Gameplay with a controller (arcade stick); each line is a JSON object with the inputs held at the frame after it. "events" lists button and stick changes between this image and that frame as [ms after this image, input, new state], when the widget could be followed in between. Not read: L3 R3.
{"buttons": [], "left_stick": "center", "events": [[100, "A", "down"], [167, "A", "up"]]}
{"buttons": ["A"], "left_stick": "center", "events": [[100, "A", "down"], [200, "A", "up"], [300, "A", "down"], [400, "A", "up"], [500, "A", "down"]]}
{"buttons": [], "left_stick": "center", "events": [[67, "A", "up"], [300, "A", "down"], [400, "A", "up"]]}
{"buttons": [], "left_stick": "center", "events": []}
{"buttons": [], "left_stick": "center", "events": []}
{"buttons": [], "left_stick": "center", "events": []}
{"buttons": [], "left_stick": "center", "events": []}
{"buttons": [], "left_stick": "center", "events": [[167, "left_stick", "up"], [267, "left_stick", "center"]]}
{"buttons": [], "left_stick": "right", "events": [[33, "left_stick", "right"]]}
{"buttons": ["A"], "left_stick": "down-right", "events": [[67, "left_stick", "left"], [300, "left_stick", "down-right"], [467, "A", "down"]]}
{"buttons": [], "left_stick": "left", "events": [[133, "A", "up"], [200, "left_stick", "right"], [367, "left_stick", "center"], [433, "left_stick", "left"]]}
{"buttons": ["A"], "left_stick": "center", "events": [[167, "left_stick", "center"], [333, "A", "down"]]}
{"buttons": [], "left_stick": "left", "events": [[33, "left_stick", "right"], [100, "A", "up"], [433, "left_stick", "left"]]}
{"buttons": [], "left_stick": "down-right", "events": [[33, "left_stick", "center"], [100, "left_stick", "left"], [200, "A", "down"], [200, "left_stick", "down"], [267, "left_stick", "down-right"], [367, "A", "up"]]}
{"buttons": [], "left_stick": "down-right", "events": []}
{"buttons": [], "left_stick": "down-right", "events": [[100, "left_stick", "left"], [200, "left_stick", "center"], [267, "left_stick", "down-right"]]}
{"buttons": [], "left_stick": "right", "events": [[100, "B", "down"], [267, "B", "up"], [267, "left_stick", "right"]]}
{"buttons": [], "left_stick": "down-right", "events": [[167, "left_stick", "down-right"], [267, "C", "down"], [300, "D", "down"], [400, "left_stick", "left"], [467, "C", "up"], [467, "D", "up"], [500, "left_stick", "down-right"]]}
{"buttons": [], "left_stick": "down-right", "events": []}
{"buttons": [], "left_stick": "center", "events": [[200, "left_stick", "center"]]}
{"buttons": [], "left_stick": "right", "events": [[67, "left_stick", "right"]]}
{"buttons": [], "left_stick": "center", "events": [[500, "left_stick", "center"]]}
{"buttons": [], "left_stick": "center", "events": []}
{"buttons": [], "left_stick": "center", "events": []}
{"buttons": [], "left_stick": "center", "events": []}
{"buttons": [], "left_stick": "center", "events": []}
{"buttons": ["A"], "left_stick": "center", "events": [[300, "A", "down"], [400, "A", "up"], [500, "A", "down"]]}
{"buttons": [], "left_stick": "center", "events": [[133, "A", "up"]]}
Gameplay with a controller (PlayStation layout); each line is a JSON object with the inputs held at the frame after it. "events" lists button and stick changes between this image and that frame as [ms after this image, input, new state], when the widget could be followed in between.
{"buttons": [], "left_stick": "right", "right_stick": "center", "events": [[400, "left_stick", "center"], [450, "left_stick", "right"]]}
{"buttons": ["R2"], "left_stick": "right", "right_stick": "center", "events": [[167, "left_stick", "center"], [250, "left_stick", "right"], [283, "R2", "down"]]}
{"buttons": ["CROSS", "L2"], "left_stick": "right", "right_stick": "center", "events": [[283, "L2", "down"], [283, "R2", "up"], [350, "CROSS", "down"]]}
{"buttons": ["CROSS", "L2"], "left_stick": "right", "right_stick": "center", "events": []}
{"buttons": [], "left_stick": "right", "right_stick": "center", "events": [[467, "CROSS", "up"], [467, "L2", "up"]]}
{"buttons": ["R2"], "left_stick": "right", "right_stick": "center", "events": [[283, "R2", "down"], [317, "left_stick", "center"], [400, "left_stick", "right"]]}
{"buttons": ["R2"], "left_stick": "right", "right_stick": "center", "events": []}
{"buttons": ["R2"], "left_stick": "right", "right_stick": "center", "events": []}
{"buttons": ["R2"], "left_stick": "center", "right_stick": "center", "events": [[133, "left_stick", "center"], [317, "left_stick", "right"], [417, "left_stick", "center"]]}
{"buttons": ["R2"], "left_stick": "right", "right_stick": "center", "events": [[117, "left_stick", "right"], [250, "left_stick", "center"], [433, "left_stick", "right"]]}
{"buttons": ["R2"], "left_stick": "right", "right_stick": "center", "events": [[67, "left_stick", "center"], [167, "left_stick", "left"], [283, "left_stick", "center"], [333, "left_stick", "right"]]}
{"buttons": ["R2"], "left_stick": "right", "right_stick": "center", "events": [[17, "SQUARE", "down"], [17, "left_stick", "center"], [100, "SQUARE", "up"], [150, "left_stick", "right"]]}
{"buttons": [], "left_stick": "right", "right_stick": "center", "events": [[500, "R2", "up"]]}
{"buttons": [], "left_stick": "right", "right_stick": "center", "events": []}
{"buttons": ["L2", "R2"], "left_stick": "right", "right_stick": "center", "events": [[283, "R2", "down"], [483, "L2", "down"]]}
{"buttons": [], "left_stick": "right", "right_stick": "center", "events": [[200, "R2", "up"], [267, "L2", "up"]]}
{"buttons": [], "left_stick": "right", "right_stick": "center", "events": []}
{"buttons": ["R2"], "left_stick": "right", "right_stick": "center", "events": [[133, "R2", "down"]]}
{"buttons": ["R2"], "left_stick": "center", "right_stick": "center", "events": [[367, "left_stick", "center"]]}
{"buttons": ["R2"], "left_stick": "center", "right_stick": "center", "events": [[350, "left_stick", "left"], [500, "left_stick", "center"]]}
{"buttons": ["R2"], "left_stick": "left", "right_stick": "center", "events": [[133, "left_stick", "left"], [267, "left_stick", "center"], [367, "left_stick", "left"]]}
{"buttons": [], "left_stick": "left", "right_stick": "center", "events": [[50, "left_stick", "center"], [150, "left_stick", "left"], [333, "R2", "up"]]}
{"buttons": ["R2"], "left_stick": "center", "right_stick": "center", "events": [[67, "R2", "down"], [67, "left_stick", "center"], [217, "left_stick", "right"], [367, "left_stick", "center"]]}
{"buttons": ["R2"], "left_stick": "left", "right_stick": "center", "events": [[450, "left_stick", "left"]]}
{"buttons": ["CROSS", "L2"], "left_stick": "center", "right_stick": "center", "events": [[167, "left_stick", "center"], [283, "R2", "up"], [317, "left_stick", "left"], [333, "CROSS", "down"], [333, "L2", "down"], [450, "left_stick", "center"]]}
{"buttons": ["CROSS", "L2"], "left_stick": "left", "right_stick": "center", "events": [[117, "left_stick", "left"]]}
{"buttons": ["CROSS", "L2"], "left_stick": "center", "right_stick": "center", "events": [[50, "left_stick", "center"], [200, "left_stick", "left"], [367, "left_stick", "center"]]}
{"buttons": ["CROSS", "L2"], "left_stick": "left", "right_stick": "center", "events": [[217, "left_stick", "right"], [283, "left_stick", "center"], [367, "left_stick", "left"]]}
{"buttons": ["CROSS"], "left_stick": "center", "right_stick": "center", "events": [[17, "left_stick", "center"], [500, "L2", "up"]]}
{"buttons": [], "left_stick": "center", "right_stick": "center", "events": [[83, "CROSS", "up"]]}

[ABOUT THIS TASK] None of the records may be skipped; each is to be repeated exactly.

[RESULT OF THIS EXERCISE]
Gameplay with a controller (arcade stick); each line is a JSON object with the inputs held at the frame after it. "events" lists button and stick changes between this image and that frame as [ms after this image, input, new state], when the widget could be followed in between. Not read: L3 R3.
{"buttons": [], "left_stick": "center", "events": [[100, "A", "down"], [167, "A", "up"]]}
{"buttons": ["A"], "left_stick": "center", "events": [[100, "A", "down"], [200, "A", "up"], [300, "A", "down"], [400, "A", "up"], [500, "A", "down"]]}
{"buttons": [], "left_stick": "center", "events": [[67, "A", "up"], [300, "A", "down"], [400, "A", "up"]]}
{"buttons": [], "left_stick": "center", "events": []}
{"buttons": [], "left_stick": "center", "events": []}
{"buttons": [], "left_stick": "center", "events": []}
{"buttons": [], "left_stick": "center", "events": []}
{"buttons": [], "left_stick": "center", "events": [[167, "left_stick", "up"], [267, "left_stick", "center"]]}
{"buttons": [], "left_stick": "right", "events": [[33, "left_stick", "right"]]}
{"buttons": ["A"], "left_stick": "down-right", "events": [[67, "left_stick", "left"], [300, "left_stick", "down-right"], [467, "A", "down"]]}
{"buttons": [], "left_stick": "left", "events": [[133, "A", "up"], [200, "left_stick", "right"], [367, "left_stick", "center"], [433, "left_stick", "left"]]}
{"buttons": ["A"], "left_stick": "center", "events": [[167, "left_stick", "center"], [333, "A", "down"]]}
{"buttons": [], "left_stick": "left", "events": [[33, "left_stick", "right"], [100, "A", "up"], [433, "left_stick", "left"]]}
{"buttons": [], "left_stick": "down-right", "events": [[33, "left_stick", "center"], [100, "left_stick", "left"], [200, "A", "down"], [200, "left_stick", "down"], [267, "left_stick", "down-right"], [367, "A", "up"]]}
{"buttons": [], "left_stick": "down-right", "events": []}
{"buttons": [], "left_stick": "down-right", "events": [[100, "left_stick", "left"], [200, "left_stick", "center"], [267, "left_stick", "down-right"]]}
{"buttons": [], "left_stick": "right", "events": [[100, "B", "down"], [267, "B", "up"], [267, "left_stick", "right"]]}
{"buttons": [], "left_stick": "down-right", "events": [[167, "left_stick", "down-right"], [267, "C", "down"], [300, "D", "down"], [400, "left_stick", "left"], [467, "C", "up"], [467, "D", "up"], [500, "left_stick", "down-right"]]}
{"buttons": [], "left_stick": "down-right", "events": []}
{"buttons": [], "left_stick": "center", "events": [[200, "left_stick", "center"]]}
{"buttons": [], "left_stick": "right", "events": [[67, "left_stick", "right"]]}
{"buttons": [], "left_stick": "center", "events": [[500, "left_stick", "center"]]}
{"buttons": [], "left_stick": "center", "events": []}
{"buttons": [], "left_stick": "center", "events": []}
{"buttons": [], "left_stick": "center", "events": []}
{"buttons": [], "left_stick": "center", "events": []}
{"buttons": ["A"], "left_stick": "center", "events": [[300, "A", "down"], [400, "A", "up"], [500, "A", "down"]]}
{"buttons": [], "left_stick": "center", "events": [[133, "A", "up"]]}
Gameplay with a controller (PlayStation layout); each line is a JSON object with the inputs held at the frame after it. "events" lists button and stick changes between this image and that frame as [ms after this image, input, new state], when the widget could be followed in between.
{"buttons": [], "left_stick": "right", "right_stick": "center", "events": [[400, "left_stick", "center"], [450, "left_stick", "right"]]}
{"buttons": ["R2"], "left_stick": "right", "right_stick": "center", "events": [[167, "left_stick", "center"], [250, "left_stick", "right"], [283, "R2", "down"]]}
{"buttons": ["CROSS", "L2"], "left_stick": "right", "right_stick": "center", "events": [[283, "L2", "down"], [283, "R2", "up"], [350, "CROSS", "down"]]}
{"buttons": ["CROSS", "L2"], "left_stick": "right", "right_stick": "center", "events": []}
{"buttons": [], "left_stick": "right", "right_stick": "center", "events": [[467, "CROSS", "up"], [467, "L2", "up"]]}
{"buttons": ["R2"], "left_stick": "right", "right_stick": "center", "events": [[283, "R2", "down"], [317, "left_stick", "center"], [400, "left_stick", "right"]]}
{"buttons": ["R2"], "left_stick": "right", "right_stick": "center", "events": []}
{"buttons": ["R2"], "left_stick": "right", "right_stick": "center", "events": []}
{"buttons": ["R2"], "left_stick": "center", "right_stick": "center", "events": [[133, "left_stick", "center"], [317, "left_stick", "right"], [417, "left_stick", "center"]]}
{"buttons": ["R2"], "left_stick": "right", "right_stick": "center", "events": [[117, "left_stick", "right"], [250, "left_stick", "center"], [433, "left_stick", "right"]]}
{"buttons": ["R2"], "left_stick": "right", "right_stick": "center", "events": [[67, "left_stick", "center"], [167, "left_stick", "left"], [283, "left_stick", "center"], [333, "left_stick", "right"]]}
{"buttons": ["R2"], "left_stick": "right", "right_stick": "center", "events": [[17, "SQUARE", "down"], [17, "left_stick", "center"], [100, "SQUARE", "up"], [150, "left_stick", "right"]]}
{"buttons": [], "left_stick": "right", "right_stick": "center", "events": [[500, "R2", "up"]]}
{"buttons": [], "left_stick": "right", "right_stick": "center", "events": []}
{"buttons": ["L2", "R2"], "left_stick": "right", "right_stick": "center", "events": [[283, "R2", "down"], [483, "L2", "down"]]}
{"buttons": [], "left_stick": "right", "right_stick": "center", "events": [[200, "R2", "up"], [267, "L2", "up"]]}
{"buttons": [], "left_stick": "right", "right_stick": "center", "events": []}
{"buttons": ["R2"], "left_stick": "right", "right_stick": "center", "events": [[133, "R2", "down"]]}
{"buttons": ["R2"], "left_stick": "center", "right_stick": "center", "events": [[367, "left_stick", "center"]]}
{"buttons": ["R2"], "left_stick": "center", "right_stick": "center", "events": [[350, "left_stick", "left"], [500, "left_stick", "center"]]}
{"buttons": ["R2"], "left_stick": "left", "right_stick": "center", "events": [[133, "left_stick", "left"], [267, "left_stick", "center"], [367, "left_stick", "left"]]}
{"buttons": [], "left_stick": "left", "right_stick": "center", "events": [[50, "left_stick", "center"], [150, "left_stick", "left"], [333, "R2", "up"]]}
{"buttons": ["R2"], "left_stick": "center", "right_stick": "center", "events": [[67, "R2", "down"], [67, "left_stick", "center"], [217, "left_stick", "right"], [367, "left_stick", "center"]]}
{"buttons": ["R2"], "left_stick": "left", "right_stick": "center", "events": [[450, "left_stick", "left"]]}
{"buttons": ["CROSS", "L2"], "left_stick": "center", "right_stick": "center", "events": [[167, "left_stick", "center"], [283, "R2", "up"], [317, "left_stick", "left"], [333, "CROSS", "down"], [333, "L2", "down"], [450, "left_stick", "center"]]}
{"buttons": ["CROSS", "L2"], "left_stick": "left", "right_stick": "center", "events": [[117, "left_stick", "left"]]}
{"buttons": ["CROSS", "L2"], "left_stick": "center", "right_stick": "center", "events": [[50, "left_stick", "center"], [200, "left_stick", "left"], [367, "left_stick", "center"]]}
{"buttons": ["CROSS", "L2"], "left_stick": "left", "right_stick": "center", "events": [[217, "left_stick", "right"], [283, "left_stick", "center"], [367, "left_stick", "left"]]}
{"buttons": ["CROSS"], "left_stick": "center", "right_stick": "center", "events": [[17, "left_stick", "center"], [500, "L2", "up"]]}
{"buttons": [], "left_stick": "center", "right_stick": "center", "events": [[83, "CROSS", "up"]]}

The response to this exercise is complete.